Group 3 patient. A 65‐year‐old man with Fabry disease cardiomyopathy and moderate cardiac hypertrophy (maximal wall thickness [MWT]: 19 mm). On a T2‐weighted short τ inversion recovery image (A), some mesocardial foci (arrows) of myocardial edema are detectable at anterior and inferior interventricular junctions, matching enhanced areas (arrows) on a late gadolinium–enhanced image (C); analysis of T2‐weighted myocardium‐over‐skeletal muscle signal intensity ratio reveals myocardial edema in the inferolateral wall (blue myocardium in the lower box is T2 ratio ≥2.0). B, A diffuse marked decrease of T1 value (septum: 834±57 ms) is represented by a predominant red color in myocardium with areas of increase signal (1093–1170 ms) of fibrous replacement at interventricular insertions (black arrows). D, At histology (hematoxylin and eosin, ×200), severely hypertrophied and vacuolated cardiomyocytes are surrounded by CD3⁺ inflammatory cells (D and E). Insert in D shows vacuoles consisting of glycolipid bodies. F, Correlation between MWT and CD3 count (P<0.001, ρ=0.62) in all group 3 patients (n=30).

Figure 5

Group 4 patient. A 65‐year‐old man with Fabry disease cardiomyopathy (FDCM) and severe hypertrophy (maximal wall thickness [MWT]: 22 mm). A, T2‐weighted short τ inversion recovery shows a diffuse hyperintense signal of subendocardial midwall layers of lateral wall (arrowheads), as detected by the comparison with skeletal muscle signal (blue color, T2 ratio ≥2.0), reflecting myocardial edema. Native T1 map (B) and a late gadolinium–enhanced (LGE) image (C) demonstrate a severe decrease of myocardial T1 (septum: 867±42 ms), reflecting lipid accumulation and an LGE area at inferolateral wall (arrows), as a distinctive cardiac magnetic resonance hallmark of FDCM, corresponding to fibrous replacement (nT1: 1131±64 ms). D, Inflammatory infiltrate (hematoxylin and eosin, ×200), mainly of CD3+lymphocytes (E), was associated with necrosis of adjacent glycolipid‐laden myocytes. Insert in D shows vacuoles consisting of myelin bodies. F, Correlation between MWT and CD3 count (P<0.001, ρ=0.67) in all group 4 patients (n=18).

Figure 6

CD3⁺ T lymphocytes infiltrating myocardial capillaries in advanced (group 4) Fabry disease cardiomyopathy (×200 magnification, immunoperoxidase for T lymphocyte CD3 antigen).

Figure 7

Antiheart autoantibodies in Fabry disease patients by indirect immunofluorescence.
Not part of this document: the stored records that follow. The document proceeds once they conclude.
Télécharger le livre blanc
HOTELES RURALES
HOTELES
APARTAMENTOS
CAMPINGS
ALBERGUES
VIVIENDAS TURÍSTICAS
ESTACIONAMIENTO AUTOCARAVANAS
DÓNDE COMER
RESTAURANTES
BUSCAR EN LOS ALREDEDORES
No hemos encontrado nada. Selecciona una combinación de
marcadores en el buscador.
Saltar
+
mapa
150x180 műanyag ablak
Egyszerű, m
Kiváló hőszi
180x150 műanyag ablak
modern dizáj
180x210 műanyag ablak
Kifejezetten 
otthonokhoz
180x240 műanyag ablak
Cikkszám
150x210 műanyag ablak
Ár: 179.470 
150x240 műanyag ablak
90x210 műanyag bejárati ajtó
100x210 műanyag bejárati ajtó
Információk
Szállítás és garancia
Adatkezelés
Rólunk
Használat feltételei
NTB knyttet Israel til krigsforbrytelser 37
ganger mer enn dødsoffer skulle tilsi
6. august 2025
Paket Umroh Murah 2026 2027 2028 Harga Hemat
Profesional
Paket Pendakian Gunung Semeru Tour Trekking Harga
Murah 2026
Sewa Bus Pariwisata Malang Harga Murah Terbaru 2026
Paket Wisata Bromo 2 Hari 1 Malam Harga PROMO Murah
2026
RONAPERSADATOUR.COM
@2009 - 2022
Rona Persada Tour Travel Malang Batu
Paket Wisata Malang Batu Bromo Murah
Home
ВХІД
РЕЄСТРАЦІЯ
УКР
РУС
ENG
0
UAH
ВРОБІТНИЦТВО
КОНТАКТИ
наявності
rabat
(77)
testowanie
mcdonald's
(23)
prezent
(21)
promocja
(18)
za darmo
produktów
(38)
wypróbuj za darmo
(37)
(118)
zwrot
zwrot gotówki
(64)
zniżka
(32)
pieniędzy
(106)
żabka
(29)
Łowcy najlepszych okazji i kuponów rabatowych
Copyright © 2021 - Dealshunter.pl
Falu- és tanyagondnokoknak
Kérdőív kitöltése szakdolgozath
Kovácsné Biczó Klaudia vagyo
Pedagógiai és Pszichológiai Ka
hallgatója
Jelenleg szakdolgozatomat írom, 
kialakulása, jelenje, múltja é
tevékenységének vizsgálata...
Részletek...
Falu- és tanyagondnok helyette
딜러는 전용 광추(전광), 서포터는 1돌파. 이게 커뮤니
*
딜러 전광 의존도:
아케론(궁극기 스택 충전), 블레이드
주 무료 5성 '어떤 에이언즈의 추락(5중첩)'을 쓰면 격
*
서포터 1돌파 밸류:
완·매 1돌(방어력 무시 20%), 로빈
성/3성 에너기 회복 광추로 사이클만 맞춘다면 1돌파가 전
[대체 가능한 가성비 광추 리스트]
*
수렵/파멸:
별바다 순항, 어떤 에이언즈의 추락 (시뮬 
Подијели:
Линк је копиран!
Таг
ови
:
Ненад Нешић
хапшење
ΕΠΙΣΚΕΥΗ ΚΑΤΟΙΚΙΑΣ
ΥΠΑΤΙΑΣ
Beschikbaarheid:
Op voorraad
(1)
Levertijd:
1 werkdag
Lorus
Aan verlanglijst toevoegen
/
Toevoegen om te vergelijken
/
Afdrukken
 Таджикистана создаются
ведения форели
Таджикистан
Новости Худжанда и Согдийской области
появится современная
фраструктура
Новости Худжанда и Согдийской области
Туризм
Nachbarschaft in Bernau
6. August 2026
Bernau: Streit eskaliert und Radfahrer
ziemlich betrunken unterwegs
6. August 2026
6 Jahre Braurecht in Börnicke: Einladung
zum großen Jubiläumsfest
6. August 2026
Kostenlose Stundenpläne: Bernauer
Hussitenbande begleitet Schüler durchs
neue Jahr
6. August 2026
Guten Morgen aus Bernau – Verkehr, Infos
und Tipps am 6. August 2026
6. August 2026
A, C, E and G, Strongly positive fine striational pattern of positivity on human heart tissue in sera from groups 1, 2, 3, and 4, respectively (×400). B, D, F and H, Weakly positive fine striational pattern on human skeletal muscle in sera from groups 1, 2, 3, and 4, respectively (×400), suggesting a partially organ‐specific (or cross‐reactive 1) pattern. I, Positive antiheart autoantibodies control serum on heart tissue (×400). J, Positive antiheart autoantibodies control serum on human skeletal muscle (×400). K, Negative antiheart autoantibodies control serum on human heart tissue (×400). L, Negative control serum on human skeletal muscle (×400).